Ada 12 program unggulan yang menjadi skala prioritas dibawah kepemimpinan Walikota H SN Prana Putra Sohe dan Wakil Walikota H Sulaiman Kohar (Nansuko) periode II (2018-2023). Ke-12 program tersebut antara lain Pemberdayaan Tempat Ibadah, Pemberdayaan Organisasi Kemasyarakatan, Pencegahan Korupsi, Tunjangan Daerah Berbasis Kinerja, Layanan Kesehatan, Pendidikan Gratis 100 persen, Beasiswa S1, S2, S3, Infrastruktur Dasar, Peningkatan Objek Wisata, Layanan Berbasis Android dan Pembangunan Taman Olahraga.

Wako berharap ke-12 program prioritas tersebut harus berjalan sesuai harapan, sehingga masyarakat benar-benar merasakan dampaknya.

“Untuk program pendidikan gratis, harus dipertahankan.
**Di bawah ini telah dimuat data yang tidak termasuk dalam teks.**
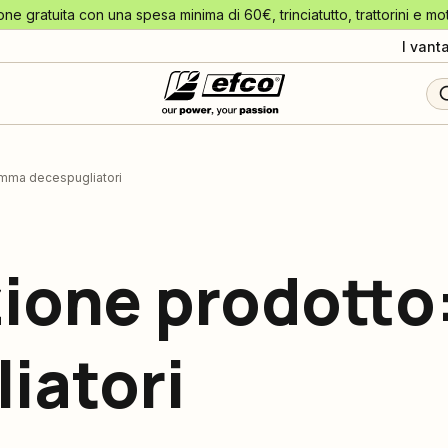
one gratuita con una spesa minima di 60€, trinciatutto, trattorini e mo
I vant
amma decespugliatori
zione prodott
iatori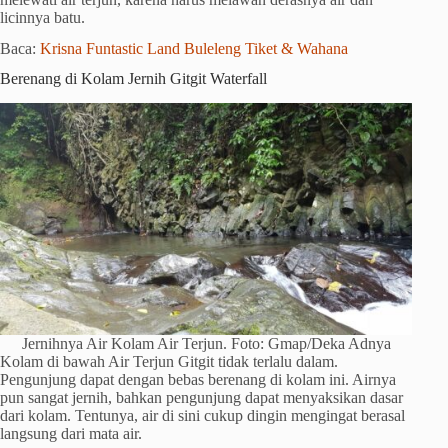
licinnya batu.
Baca:
Krisna Funtastic Land Buleleng Tiket & Wahana
Berenang di Kolam Jernih Gitgit Waterfall
Jernihnya Air Kolam Air Terjun. Foto: Gmap/Deka Adnya
Kolam di bawah Air Terjun Gitgit tidak terlalu dalam.
Pengunjung dapat dengan bebas berenang di kolam ini. Airnya
pun sangat jernih, bahkan pengunjung dapat menyaksikan dasar
dari kolam. Tentunya, air di sini cukup dingin mengingat berasal
langsung dari mata air.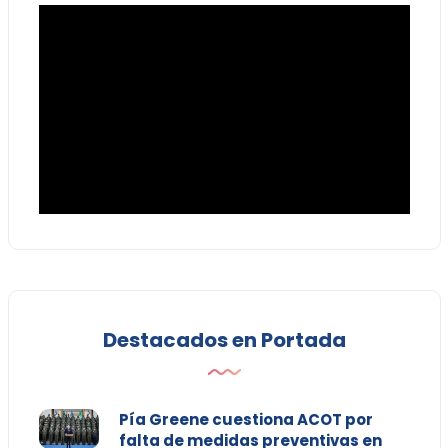
Destacados en Portada
Pía Greene cuestiona ACOT por
falta de medidas preventivas en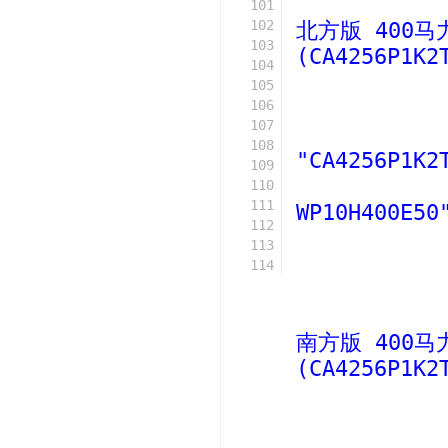
101
102
北方版 400马
103
(CA4256P1K2
104
105
106
107
108
"CA4256P1K2
109
110
111
WP10H400E50
112
113
114
南方版 400马
(CA4256P1K2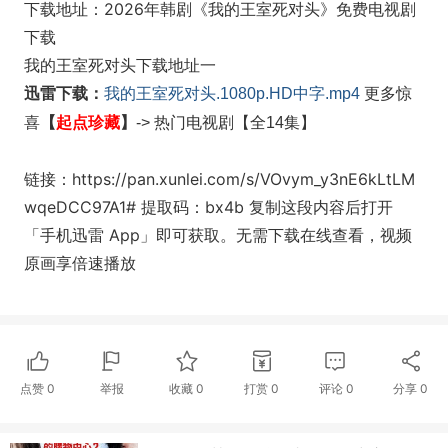
下载地址：2026年韩剧《我的王室死对头》免费电视剧
下载
我的王室死对头下载地址一
迅雷下载：
我的王室死对头.1080p.HD中字.mp4
更多惊
起点珍藏
】
喜
【
-> 热门电视剧
【全14集】
链接：https://pan.xunlei.com/s/VOvym_y3nE6kLtLM
wqeDCC97A1# 提取码：bx4b 复制这段内容后打开
「手机迅雷 App」即可获取。无需下载在线查看，视频
原画享倍速播放
点赞
0
举报
收藏
0
打赏
0
评论
0
分享
0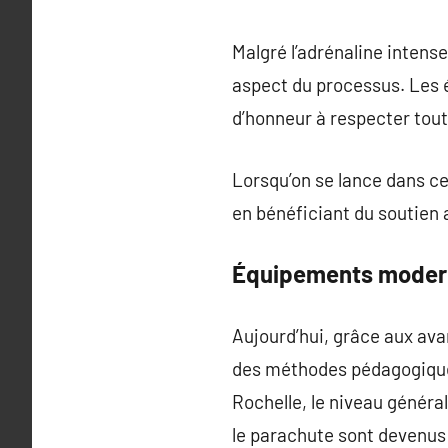
Malgré l’adrénaline intens
aspect du processus. Les 
d’honneur à respecter tout
Lorsqu’on se lance dans cet
en bénéficiant du soutien 
Équipements moder
Aujourd’hui, grâce aux av
des méthodes pédagogique
Rochelle, le niveau génér
le parachute sont devenus 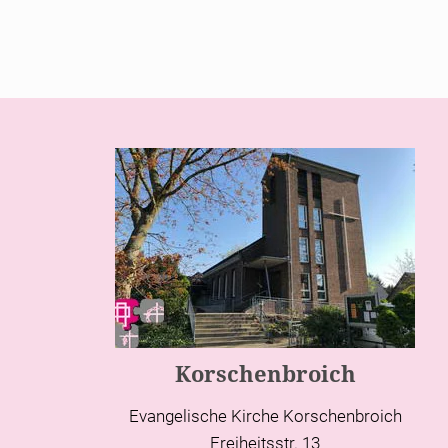
Korschenbroich
Evangelische Kirche Korschenbroich
Freiheitsstr. 13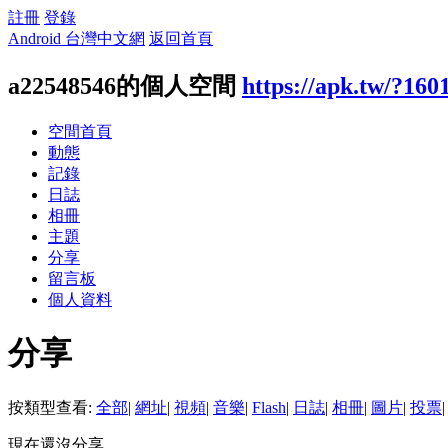
註冊
登錄
Android 台灣中文網
返回首頁
a22548546的個人空間
https://apk.tw/?160
空間首頁
動態
記錄
日誌
相冊
主題
分享
留言板
個人資料
分享
按類型查看:
全部
|
網址
|
視頻
|
音樂
|
Flash
|
日誌
|
相冊
|
圖片
|
投票
|
現在還沒分享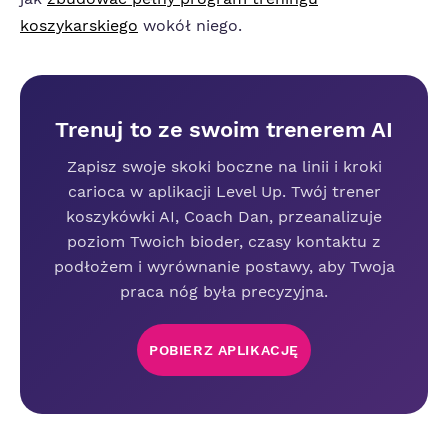
koszykarskiego
wokół niego.
Trenuj to ze swoim trenerem AI
Zapisz swoje skoki boczne na linii i kroki
carioca w aplikacji Level Up. Twój trener
koszykówki AI, Coach Dan, przeanalizuje
poziom Twoich bioder, czasy kontaktu z
podłożem i wyrównanie postawy, aby Twoja
praca nóg była precyzyjna.
POBIERZ APLIKACJĘ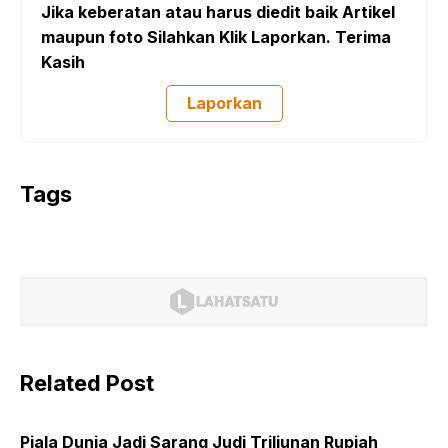
Jika keberatan atau harus diedit baik Artikel
maupun foto Silahkan Klik Laporkan. Terima
Kasih
Laporkan
Tags
Related Post
Piala Dunia Jadi Sarang Judi Triliunan Rupiah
Dan dicek kembali, jangan sampai masih ada yang seharusnya gratis, tetapi masih bayar, ” ungkap H Prana Putra Sohe.

Dia juga menekankan agar program beasiswa, masyarakat juga dipermudah dalam proses persyaratannya, jangan sampai dipersulit.

Menurut Wako, program ‘Ayo Ngelong (jalan dulu.red) ke Lubuklinggau 22-2-22’, bukan ajang jalan-jalan. Melainkan mengajak orang datang ke Kota Lubuklinggau dengan mengisi kegiatan sepanjang tahun. Dengan demikian, target mendatangkan banyak orang ke Kota Lubuklinggau agar perputaran ekonomi berjalan sesuai harapan bisa diwujudkan.

“Semakin banyak orang datang ke Lubuklinggau, tentu banyak transaksi jual-beli, jasa dan lain sebagainya terjadi di Lubuklinggau, sehingga perputaran ekonomi semakin meningkat,” imbuhnya.